Marc (Jean-Pierre Léaud) a dix-neuf ans. Il est garçon coiffeur. Mais il ne rêve que de voitures, rallyes, courses. Il s'est inscrit, avec une Porsche, au rallye qui doit commencer dans deux jours, en comptant « emprunter » la voiture de son patron. Il s'entraîne avec elle la nuit, ayant comme co-pilote un copain du salon. Au dernier moment, les deux garçons apprennent que le patron part en week-end avec la voiture. C'est la catastrophe. Marc doit en trouver une autre… Ours d’or au Festival de Berlin en 1967, Le Départ est le quatrième long métrage de Jerzy Skolimowski, et son premier tourné en Europe de l’Ouest, avant qu’il ne s’expatrie en Angleterre. Tourné à Bruxelles, le film apparaît comme un pont entre les nouvelles vagues polonaise et française, le réalisateur porté par un désir de liberté tendant ici la main à des artistes issus des cinémas de Truffaut ou Godard. On songe surtout à Jean-Pierre Léaud (il venait de tourner Masculin féminin) et au directeur de la photo Willy Curant qui avait éclairé des films de Varda, Robbe-Grillet et Godard. Le scénario tient dans un mouchoir de poche (c’est le seul reproche que l’on puisse réellement faire au film), mais on sait que les cinéastes de cette mouvance n’en avaient cure, préférant un art porté presque exclusivement par la mise en scène. Le scénario du Départ, coécrit avec Andrzej Kostenko, peut-être cependant lu comme un récit d’initiation, le goût de Marc pour les voitures de luxe lui faisant prendre conscience de l’inanité de sa passion et des désillusions qu’elle peut procurer.

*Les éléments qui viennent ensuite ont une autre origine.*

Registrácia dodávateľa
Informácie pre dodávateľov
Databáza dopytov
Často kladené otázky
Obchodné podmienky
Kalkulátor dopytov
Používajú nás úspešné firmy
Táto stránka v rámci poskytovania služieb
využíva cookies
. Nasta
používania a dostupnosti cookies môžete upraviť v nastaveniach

Le Départ se distingue aussi par sa satire implicite, un an avant mai 68, de la société de consommation, avec ses défilés de mode clinquants, ses bourgeoises en quête d’apparence ou ses salons automobiles bruyants, où le seul moment de calme se situe en se cachant dans une voiture : « Mademoiselle, je vous invite à passer la soirée avec moi dans un coffre à bagages », se verra contraint de déclamer Marc après un après-midi infructueux pour partir avec la Porsche de ses rêves : Skolimowski suit ici la trace d’un Tati, d’autant plus qu’il témoigne d’un souffle poétique saisissant. Car c’est bien par la grâce du style que cette œuvre de transition séduit le plus, avec une imagination qui transcende le caractère parfois potache du dispositif, nimbant de beauté de nombreuses séquences : jeu visuel avec le miroir porté par Marc et sa future amoureuse, travellings vertigineux suivant un personnage qui court pour une raison que l’on ignore, pellicule qui s’enflamme face à l’embarras des protagonistes… La partition de jazz sublime, signée Krzysztof « Komeda » Trzcinski, donne à l’œuvre un rythme et un ton qui contribuent à son pouvoir attractif. Elle assure la qualité sonore et musicale qui culmine avec la belle chanson intitulée elle aussi « Le Départ », et interprétée par Christiane Legrand. Même si l’on peut préférer des œuvres plus intenses du réalisateur, comme Deep End ou Travail au noir, le film distille toujours un charme réel auquel tout cinéphile succombera.

Gérard Crespo



 

 


1967 - 1h29 - Belgique - Scénario : Andrzej KOSTENKO, Jerzy SKOLIMOWSKI - Interprétation : Jean-Pierre LÉAUD, Catherine-Isabelle DUPORT, Paul ROLAND, Jacqueline BIR, Georges AUBREY.